Fireworks in the sky and at home

Howard and Sons fireworks hasn't had an easy run over the last 90 years. The first two generations lost a hand, brothers became estranged and in 2007 the business blew up. But the show goes on.

When you’re next watching a fireworks display spare a thought for those who put it together. It looks spectacular, but this is a tough business: it’s the opposite of the old Yorkshire saying, “where there’s muck there’s brass”.

The general rule is: “where there’s glamour, there’s no brass”, which is why they’re all family businesses. Investors run a mile.

Howard & Sons Pyrotechnics, a 90-year-old fourth generation family business, puts on about 600 shows a year and 65 on New Year's Eve alone and makes $7.5 million revenue. Producing fireworks is a complex, competitive business: you have to know about chemistry, physics, a myriad of safety rules and IT. So each one is a big effort and the margins are tight.

The Howards don't do Australia’s biggest display – the $700,000 Sydney New Year’s Eve show – that's handled by another family business, Foti Fireworks. Their biggest job is the Qatar National Day celebrations, $1.2 million, and they also put on the Melbourne New Year’s Eve ($400,000) plus all the other Australian cities. A wedding costs about $1200. The pricing on all these projects is sharp, the margin skinny.

And it’s dangerous: the founder of the business, Sydney Howard, lost a hand; so did his son Harry. In 2007 the Howard’s factory near Lithgow blew up, spectacularly of course, damaging houses for miles around. No one was injured, thankfully.

In 1987 home fireworks were banned across Australia, almost killing the business, although it ended up leading to more large-scale public displays. They won the 2010 Delhi Commonwealth Games closer, but that turned into a debacle of late payments and lost equipment.

But the worst thing that happened to the Howard family was all their own doing, and the most common disaster to befall all family businesses: family in-fighting.

The business was founded in 1922 by Sydney Howard, an engineer for BHP at the Newcastle steelworks, who had been watching all the sparks flying off the hot steel and had an “Aha!” moment. He started putting together fireworks displays at home from imported crackers, but there were too many fizzers and duds among them, so he started making his own (thus the missing hand).

His son Harry joined him and in March 1932 they won the contract for the spectacular opening of the Sydney Harbour Bridge, which set the business up.

Harry was an only child so the second generation succession was uncomplicated, but when Harry’s two sons, Les and Syd, joined the business in the 1960s, things got difficult.

The sons didn’t get on. Things went smoothly enough for a while with Harry, Les and Syd each owning a third of the business, and Howard & Sons grew to be Australia’s largest pyrotechnics firm by far.
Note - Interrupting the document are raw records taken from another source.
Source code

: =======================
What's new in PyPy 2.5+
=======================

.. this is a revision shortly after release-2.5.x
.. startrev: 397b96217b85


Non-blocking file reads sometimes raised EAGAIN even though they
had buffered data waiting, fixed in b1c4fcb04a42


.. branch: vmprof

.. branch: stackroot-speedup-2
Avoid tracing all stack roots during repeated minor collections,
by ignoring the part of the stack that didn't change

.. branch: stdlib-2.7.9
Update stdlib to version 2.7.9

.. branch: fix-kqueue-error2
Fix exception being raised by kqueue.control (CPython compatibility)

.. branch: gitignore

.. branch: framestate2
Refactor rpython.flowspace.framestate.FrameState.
But by the early 1980s Syd had to get out. Harry and Les bought his share and he set up Syd Howard Fireworks in competition with his father and brother.

Syd was a Howard, which meant he worked hard and understood fireworks, so the business went well while he was running it. But he lacked a succession plan, and when he wanted to retire in 2001 he tried to sell the business to his brother’s sons, Andrew and Christian, but they didn’t want it.

He ended up selling the business to the investors who had backed him, and they quickly showed why fireworks have to be done by family businesses. The company quickly went broke, and Howard & Sons, now run by Les’ two sons, picked up most of the customers for nothing.

Andrew and Christian Howard, 36 and 38 respectively, now own the business 50/50 and are determined not to repeat the mistakes of their father and uncle. They get on like a bridge on fire, as it were.

There’s no board of directors, just them. There are no written rules of engagement, just “respect for each other, clear and simple... We give each other the freedom to get on with each part of the business” (Andrew designs the displays and handles marketing; Christian looks after manufacturing, R&D and logistics). Their wives, Fiona and Kellie, also get on, which isn’t always the case in these situations, and so do their five young kids.

Will there be a fifth generation running the business? Says Andrew: “We were never pressured to go into the business, we just wanted to do it because it was such a fun environment, giving people pleasure. So we’re not going to pressure our own children.”

They are going to try to diversify though, first into dangerous goods transport, which they know a bit about.